● **Work to complete**
Rewrite these lines with "top-left" changed to "upper-left" and everything else left the same.

◇ ◇ ◇ ◇ ◇

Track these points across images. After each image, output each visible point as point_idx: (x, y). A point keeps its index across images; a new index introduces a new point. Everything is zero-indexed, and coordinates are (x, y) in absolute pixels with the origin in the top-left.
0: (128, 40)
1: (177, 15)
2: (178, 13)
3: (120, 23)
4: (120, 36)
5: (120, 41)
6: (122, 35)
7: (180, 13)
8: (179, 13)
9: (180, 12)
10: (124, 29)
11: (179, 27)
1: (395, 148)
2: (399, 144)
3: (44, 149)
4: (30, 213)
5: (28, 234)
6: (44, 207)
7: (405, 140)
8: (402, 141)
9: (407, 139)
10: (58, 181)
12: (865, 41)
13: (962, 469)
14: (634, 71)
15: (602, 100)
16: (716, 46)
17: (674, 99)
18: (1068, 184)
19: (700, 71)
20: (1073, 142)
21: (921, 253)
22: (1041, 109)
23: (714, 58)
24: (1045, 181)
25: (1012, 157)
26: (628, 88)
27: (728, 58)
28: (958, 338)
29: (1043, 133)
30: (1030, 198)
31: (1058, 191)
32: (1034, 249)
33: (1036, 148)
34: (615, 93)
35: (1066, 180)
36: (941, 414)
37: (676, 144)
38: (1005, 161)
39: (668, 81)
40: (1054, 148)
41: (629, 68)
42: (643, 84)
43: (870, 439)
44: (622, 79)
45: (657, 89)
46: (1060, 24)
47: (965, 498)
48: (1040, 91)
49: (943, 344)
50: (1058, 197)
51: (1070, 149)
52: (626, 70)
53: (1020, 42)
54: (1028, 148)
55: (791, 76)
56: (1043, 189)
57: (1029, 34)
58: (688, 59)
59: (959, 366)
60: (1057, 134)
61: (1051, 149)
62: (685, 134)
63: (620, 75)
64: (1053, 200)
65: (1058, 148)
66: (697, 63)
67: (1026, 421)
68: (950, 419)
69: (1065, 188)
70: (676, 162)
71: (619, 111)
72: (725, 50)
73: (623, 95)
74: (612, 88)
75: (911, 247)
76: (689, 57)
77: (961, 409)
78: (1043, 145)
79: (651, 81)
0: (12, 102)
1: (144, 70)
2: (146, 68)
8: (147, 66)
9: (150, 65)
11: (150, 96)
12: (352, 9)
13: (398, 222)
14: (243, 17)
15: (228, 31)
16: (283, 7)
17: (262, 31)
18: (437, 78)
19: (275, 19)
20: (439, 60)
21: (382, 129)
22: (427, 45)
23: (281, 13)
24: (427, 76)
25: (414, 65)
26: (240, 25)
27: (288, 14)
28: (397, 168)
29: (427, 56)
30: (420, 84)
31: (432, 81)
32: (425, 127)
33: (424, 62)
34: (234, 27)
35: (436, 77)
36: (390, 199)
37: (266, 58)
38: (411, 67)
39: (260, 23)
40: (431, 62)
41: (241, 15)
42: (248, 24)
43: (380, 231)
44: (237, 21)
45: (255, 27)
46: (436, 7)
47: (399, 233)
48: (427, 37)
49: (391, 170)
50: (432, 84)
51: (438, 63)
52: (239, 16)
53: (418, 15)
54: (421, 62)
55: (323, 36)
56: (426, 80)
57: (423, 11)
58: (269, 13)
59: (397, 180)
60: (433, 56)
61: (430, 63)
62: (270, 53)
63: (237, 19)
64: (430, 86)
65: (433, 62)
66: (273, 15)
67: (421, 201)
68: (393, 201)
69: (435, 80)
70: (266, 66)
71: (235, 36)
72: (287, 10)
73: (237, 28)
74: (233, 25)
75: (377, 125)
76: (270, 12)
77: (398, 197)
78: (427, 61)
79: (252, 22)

◇ ◇ ◇ ◇ ◇

● **Result**
Track these points across images. After each image, output each visible point as point_idx: (x, y). A point keeps its index across images; a new index introduces a new point. Everything is zero-indexed, and coordinates are (x, y) in absolute pixels with the origin in the upper-left.
0: (128, 40)
1: (177, 15)
2: (178, 13)
3: (120, 23)
4: (120, 36)
5: (120, 41)
6: (122, 35)
7: (180, 13)
8: (179, 13)
9: (180, 12)
10: (124, 29)
11: (179, 27)
1: (395, 148)
2: (399, 144)
3: (44, 149)
4: (30, 213)
5: (28, 234)
6: (44, 207)
7: (405, 140)
8: (402, 141)
9: (407, 139)
10: (58, 181)
12: (865, 41)
13: (962, 469)
14: (634, 71)
15: (602, 100)
16: (716, 46)
17: (674, 99)
18: (1068, 184)
19: (700, 71)
20: (1073, 142)
21: (921, 253)
22: (1041, 109)
23: (714, 58)
24: (1045, 181)
25: (1012, 157)
26: (628, 88)
27: (728, 58)
28: (958, 338)
29: (1043, 133)
30: (1030, 198)
31: (1058, 191)
32: (1034, 249)
33: (1036, 148)
34: (615, 93)
35: (1066, 180)
36: (941, 414)
37: (676, 144)
38: (1005, 161)
39: (668, 81)
40: (1054, 148)
41: (629, 68)
42: (643, 84)
43: (870, 439)
44: (622, 79)
45: (657, 89)
46: (1060, 24)
47: (965, 498)
48: (1040, 91)
49: (943, 344)
50: (1058, 197)
51: (1070, 149)
52: (626, 70)
53: (1020, 42)
54: (1028, 148)
55: (791, 76)
56: (1043, 189)
57: (1029, 34)
58: (688, 59)
59: (959, 366)
60: (1057, 134)
61: (1051, 149)
62: (685, 134)
63: (620, 75)
64: (1053, 200)
65: (1058, 148)
66: (697, 63)
67: (1026, 421)
68: (950, 419)
69: (1065, 188)
70: (676, 162)
71: (619, 111)
72: (725, 50)
73: (623, 95)
74: (612, 88)
75: (911, 247)
76: (689, 57)
77: (961, 409)
78: (1043, 145)
79: (651, 81)
0: (12, 102)
1: (144, 70)
2: (146, 68)
8: (147, 66)
9: (150, 65)
11: (150, 96)
12: (352, 9)
13: (398, 222)
14: (243, 17)
15: (228, 31)
16: (283, 7)
17: (262, 31)
18: (437, 78)
19: (275, 19)
20: (439, 60)
21: (382, 129)
22: (427, 45)
23: (281, 13)
24: (427, 76)
25: (414, 65)
26: (240, 25)
27: (288, 14)
28: (397, 168)
29: (427, 56)
30: (420, 84)
31: (432, 81)
32: (425, 127)
33: (424, 62)
34: (234, 27)
35: (436, 77)
36: (390, 199)
37: (266, 58)
38: (411, 67)
39: (260, 23)
40: (431, 62)
41: (241, 15)
42: (248, 24)
43: (380, 231)
44: (237, 21)
45: (255, 27)
46: (436, 7)
47: (399, 233)
48: (427, 37)
49: (391, 170)
50: (432, 84)
51: (438, 63)
52: (239, 16)
53: (418, 15)
54: (421, 62)
55: (323, 36)
56: (426, 80)
57: (423, 11)
58: (269, 13)
59: (397, 180)
60: (433, 56)
61: (430, 63)
62: (270, 53)
63: (237, 19)
64: (430, 86)
65: (433, 62)
66: (273, 15)
67: (421, 201)
68: (393, 201)
69: (435, 80)
70: (266, 66)
71: (235, 36)
72: (287, 10)
73: (237, 28)
74: (233, 25)
75: (377, 125)
76: (270, 12)
77: (398, 197)
78: (427, 61)
79: (252, 22)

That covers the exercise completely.